“In our experience, most people think good listening comes down to doing three things:
- Not talking when others are speaking
- Letting others know you’re listening through facial expressions and verbal sounds (“Mmm-hmm”)
- Being able to repeat what others have said, practically word-for-word
… However, recent research that we conducted suggests that these behaviors fall far short of describing good listening skills.
We analyzed data describing the behavior of 3,492 participants in a development program designed to help managers become better coaches. … we identified the differences between great and average listeners and analyzed the data to determine what characteristics their colleagues identified as the behaviors that made them outstanding listeners. …
- Good listening is much more than being silent while the other person talks. To the contrary, people perceive the best listeners to be those who periodically ask questions that promote discovery and insight. … Sitting there silently nodding does not provide sure evidence that a person is listening, but asking a good question tells the speaker the listener has not only heard what was said, but that they comprehended it well enough to want additional information. …

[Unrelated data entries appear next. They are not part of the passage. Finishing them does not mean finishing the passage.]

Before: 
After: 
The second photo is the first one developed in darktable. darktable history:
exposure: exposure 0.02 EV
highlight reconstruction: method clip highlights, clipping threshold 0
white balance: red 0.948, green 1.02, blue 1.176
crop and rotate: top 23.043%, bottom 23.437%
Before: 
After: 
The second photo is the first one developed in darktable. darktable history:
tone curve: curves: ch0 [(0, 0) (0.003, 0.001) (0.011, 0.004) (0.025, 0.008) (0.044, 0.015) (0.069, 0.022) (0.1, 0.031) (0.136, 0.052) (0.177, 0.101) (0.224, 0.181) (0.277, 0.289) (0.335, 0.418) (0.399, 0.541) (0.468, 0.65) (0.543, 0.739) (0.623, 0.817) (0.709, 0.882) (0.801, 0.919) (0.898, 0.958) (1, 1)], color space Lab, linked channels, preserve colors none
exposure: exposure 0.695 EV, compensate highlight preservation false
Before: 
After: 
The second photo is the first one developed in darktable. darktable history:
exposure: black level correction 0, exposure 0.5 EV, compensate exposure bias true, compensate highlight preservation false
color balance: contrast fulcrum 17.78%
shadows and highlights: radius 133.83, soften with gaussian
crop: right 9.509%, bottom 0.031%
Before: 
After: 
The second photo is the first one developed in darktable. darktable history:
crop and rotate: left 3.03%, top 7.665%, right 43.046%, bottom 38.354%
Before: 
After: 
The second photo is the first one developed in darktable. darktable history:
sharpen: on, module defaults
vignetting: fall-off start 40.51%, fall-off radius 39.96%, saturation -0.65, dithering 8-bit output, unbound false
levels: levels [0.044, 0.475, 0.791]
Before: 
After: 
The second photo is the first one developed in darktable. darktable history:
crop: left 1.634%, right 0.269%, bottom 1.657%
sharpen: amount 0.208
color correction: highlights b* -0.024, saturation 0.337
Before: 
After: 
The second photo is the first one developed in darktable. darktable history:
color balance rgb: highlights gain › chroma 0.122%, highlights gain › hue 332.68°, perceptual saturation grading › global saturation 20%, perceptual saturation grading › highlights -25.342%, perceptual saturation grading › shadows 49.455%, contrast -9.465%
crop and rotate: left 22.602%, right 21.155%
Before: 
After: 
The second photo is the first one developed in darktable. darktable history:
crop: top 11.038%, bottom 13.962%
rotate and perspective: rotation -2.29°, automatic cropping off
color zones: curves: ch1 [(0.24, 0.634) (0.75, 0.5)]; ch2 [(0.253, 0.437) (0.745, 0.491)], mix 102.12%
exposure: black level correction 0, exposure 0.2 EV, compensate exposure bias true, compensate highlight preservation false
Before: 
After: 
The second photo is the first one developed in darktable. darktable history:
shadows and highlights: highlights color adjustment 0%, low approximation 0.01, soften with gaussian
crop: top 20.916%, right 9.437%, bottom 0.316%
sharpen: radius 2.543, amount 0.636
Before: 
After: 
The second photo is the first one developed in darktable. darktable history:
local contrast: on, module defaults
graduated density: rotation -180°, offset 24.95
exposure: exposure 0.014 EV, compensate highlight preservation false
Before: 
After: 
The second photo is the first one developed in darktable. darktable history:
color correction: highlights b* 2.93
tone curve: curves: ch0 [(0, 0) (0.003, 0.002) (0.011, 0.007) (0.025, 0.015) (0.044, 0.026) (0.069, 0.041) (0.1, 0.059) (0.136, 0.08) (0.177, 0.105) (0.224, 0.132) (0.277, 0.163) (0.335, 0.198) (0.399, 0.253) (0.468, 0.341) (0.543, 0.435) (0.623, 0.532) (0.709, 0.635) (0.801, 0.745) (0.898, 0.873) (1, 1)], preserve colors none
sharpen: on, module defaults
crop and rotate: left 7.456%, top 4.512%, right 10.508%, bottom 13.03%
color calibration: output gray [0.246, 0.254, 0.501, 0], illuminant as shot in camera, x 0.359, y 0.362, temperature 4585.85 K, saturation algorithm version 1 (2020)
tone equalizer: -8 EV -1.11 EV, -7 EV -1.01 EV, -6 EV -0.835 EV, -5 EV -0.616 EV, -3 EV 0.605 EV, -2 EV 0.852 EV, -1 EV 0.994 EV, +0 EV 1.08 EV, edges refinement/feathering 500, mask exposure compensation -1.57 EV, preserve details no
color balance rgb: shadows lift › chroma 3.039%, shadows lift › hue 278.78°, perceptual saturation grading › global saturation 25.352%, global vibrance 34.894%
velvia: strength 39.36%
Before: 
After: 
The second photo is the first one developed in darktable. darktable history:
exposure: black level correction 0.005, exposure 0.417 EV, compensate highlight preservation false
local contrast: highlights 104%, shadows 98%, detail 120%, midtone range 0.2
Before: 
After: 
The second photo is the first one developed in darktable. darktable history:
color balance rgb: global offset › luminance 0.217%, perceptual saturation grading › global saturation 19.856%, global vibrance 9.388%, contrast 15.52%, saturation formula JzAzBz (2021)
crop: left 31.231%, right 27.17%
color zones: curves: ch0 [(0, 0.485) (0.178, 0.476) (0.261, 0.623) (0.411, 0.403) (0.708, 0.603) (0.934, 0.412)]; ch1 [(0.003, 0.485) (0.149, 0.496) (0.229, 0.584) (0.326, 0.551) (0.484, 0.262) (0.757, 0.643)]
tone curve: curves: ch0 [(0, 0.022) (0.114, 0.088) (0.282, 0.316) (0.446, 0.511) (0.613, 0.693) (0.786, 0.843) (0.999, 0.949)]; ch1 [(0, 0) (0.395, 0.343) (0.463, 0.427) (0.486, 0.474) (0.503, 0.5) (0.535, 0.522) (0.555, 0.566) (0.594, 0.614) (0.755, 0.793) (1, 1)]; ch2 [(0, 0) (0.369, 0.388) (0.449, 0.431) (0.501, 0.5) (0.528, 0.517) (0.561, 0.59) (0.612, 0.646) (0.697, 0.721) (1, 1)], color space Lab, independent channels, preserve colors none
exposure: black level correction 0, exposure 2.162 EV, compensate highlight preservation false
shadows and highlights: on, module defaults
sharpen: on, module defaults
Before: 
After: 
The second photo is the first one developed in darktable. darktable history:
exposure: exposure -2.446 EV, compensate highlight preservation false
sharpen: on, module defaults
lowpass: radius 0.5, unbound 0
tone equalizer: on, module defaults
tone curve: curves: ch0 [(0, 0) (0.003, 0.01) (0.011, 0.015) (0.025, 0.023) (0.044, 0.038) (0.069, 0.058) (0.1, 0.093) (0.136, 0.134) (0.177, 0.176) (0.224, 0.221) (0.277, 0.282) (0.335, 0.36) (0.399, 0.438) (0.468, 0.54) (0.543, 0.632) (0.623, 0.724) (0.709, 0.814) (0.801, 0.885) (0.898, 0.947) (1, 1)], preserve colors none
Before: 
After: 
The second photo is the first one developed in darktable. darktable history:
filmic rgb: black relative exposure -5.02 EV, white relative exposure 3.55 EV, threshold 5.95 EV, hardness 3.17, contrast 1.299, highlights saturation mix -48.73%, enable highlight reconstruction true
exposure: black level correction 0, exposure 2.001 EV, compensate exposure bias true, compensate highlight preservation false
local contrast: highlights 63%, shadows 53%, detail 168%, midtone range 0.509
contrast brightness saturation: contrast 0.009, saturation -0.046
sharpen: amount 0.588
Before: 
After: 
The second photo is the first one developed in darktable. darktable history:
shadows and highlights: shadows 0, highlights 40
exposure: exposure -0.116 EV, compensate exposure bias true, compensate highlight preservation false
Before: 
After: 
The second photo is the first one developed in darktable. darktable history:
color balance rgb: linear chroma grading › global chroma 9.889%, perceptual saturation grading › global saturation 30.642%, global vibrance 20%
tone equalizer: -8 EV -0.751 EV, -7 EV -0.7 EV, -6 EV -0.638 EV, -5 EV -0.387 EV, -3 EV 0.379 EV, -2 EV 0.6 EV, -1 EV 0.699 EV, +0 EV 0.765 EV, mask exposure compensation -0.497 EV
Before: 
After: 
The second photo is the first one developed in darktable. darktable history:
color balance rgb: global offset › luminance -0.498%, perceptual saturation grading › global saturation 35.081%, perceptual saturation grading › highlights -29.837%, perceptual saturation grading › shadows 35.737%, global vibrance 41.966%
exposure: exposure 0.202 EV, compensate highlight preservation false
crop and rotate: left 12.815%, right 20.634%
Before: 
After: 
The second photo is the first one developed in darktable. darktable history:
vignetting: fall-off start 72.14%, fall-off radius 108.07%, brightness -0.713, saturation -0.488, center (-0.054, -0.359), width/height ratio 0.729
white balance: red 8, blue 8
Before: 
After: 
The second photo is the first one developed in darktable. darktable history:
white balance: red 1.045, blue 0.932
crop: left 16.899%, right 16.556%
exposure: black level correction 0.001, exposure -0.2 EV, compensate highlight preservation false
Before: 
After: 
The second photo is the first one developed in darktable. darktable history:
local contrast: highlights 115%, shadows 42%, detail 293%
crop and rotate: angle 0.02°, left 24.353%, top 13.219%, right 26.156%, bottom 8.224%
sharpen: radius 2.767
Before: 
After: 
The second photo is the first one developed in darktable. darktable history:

- Good listening included interactions that build a person’s self-esteem. The best listeners made the conversation a positive experience for the other party, which doesn’t happen when the listener is passive (or, for that matter, critical!). Good listeners made the other person feel supported and conveyed confidence in them. …
- Good listening was seen as a cooperative conversation. In these interactions, feedback flowed smoothly in both directions with neither party becoming defensive about comments the other made. … the person being listened to feels the listener is trying to help, not wanting to win an argument.
- Good listeners tended to make suggestions. Good listening invariably included some feedback provided in a way others would accept and that opened up alternative paths to consider. This finding somewhat surprised us, since it’s not uncommon to hear complaints that ‘So-and-so didn’t listen, he just jumped in and tried to solve the problem.’ Perhaps what the data is telling us is that making suggestions is not itself the problem; it may be the skill with which those suggestions are made. Another possibility is that we’re more likely to accept suggestions from people we already think are good listeners. Someone who is silent for the whole conversation and then jumps in with a suggestion may not be seen as credible.”